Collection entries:
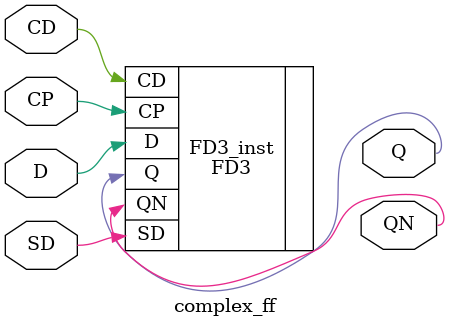
<source format=v>
module complex_ff
(
        input D,
        input CP,
        input CD,
        input SD,
        output Q,
        output QN
);
wire D;
wire CP;
wire CD;
wire SD;
wire Q;
wire QN;

FD3 FD3_inst (
         .CP(CP),
         .CD(CD),
         .SD(SD),
         .D(D),
         .Q(Q),
         .QN(QN)
     );

endmodule
</source>
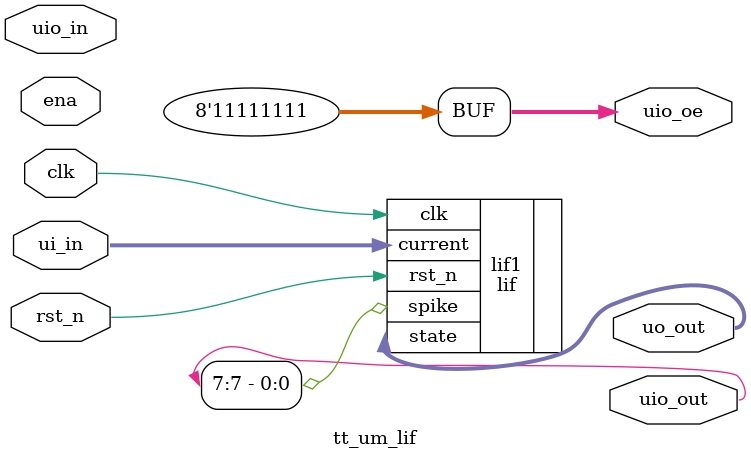
<source format=v>
`default_nettype none

module tt_um_lif (
    input  wire [7:0] ui_in,    // Dedicated inputs - connected to the input switches
    output wire [7:0] uo_out,   // Dedicated outputs - connected to the 7 segment display
    input  wire [7:0] uio_in,   // IOs: Bidirectional Input path
    output wire [7:0] uio_out,  // IOs: Bidirectional Output path
    output wire [7:0] uio_oe,   // IOs: Bidirectional Enable path (active high: 0=input, 1=output)
    input  wire       ena,      // will go high when the design is enabled
    input  wire       clk,      // clock
    input  wire       rst_n     // reset_n - low to reset
);

    // Inputs = 0, Outputs = 1
    // use bidirectionals as outputs
    // oe = output enable
    assign uio_oe = 8'b11111111;


    // instantiate lif neuron
    // copy this line as many times as needed to create multiple neurons
    lif lif1(.current(ui_in), .clk(clk), .rst_n(rst_n), .spike(uio_out[7]), .state(uo_out));

endmodule

</source>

> [YOUR ASSIGNMENT]:
The response should repeat each record precisely and contain no pictures.

> [OUTPUT OF THE EXERCISE]:
<source format=v>
module complex_ff
(
        input D,
        input CP,
        input CD,
        input SD,
        output Q,
        output QN
);
wire D;
wire CP;
wire CD;
wire SD;
wire Q;
wire QN;

FD3 FD3_inst (
         .CP(CP),
         .CD(CD),
         .SD(SD),
         .D(D),
         .Q(Q),
         .QN(QN)
     );

endmodule
</source>
<source format=v>
`default_nettype none

module tt_um_lif (
    input  wire [7:0] ui_in,    // Dedicated inputs - connected to the input switches
    output wire [7:0] uo_out,   // Dedicated outputs - connected to the 7 segment display
    input  wire [7:0] uio_in,   // IOs: Bidirectional Input path
    output wire [7:0] uio_out,  // IOs: Bidirectional Output path
    output wire [7:0] uio_oe,   // IOs: Bidirectional Enable path (active high: 0=input, 1=output)
    input  wire       ena,      // will go high when the design is enabled
    input  wire       clk,      // clock
    input  wire       rst_n     // reset_n - low to reset
);

    // Inputs = 0, Outputs = 1
    // use bidirectionals as outputs
    // oe = output enable
    assign uio_oe = 8'b11111111;


    // instantiate lif neuron
    // copy this line as many times as needed to create multiple neurons
    lif lif1(.current(ui_in), .clk(clk), .rst_n(rst_n), .spike(uio_out[7]), .state(uo_out));

endmodule

</source>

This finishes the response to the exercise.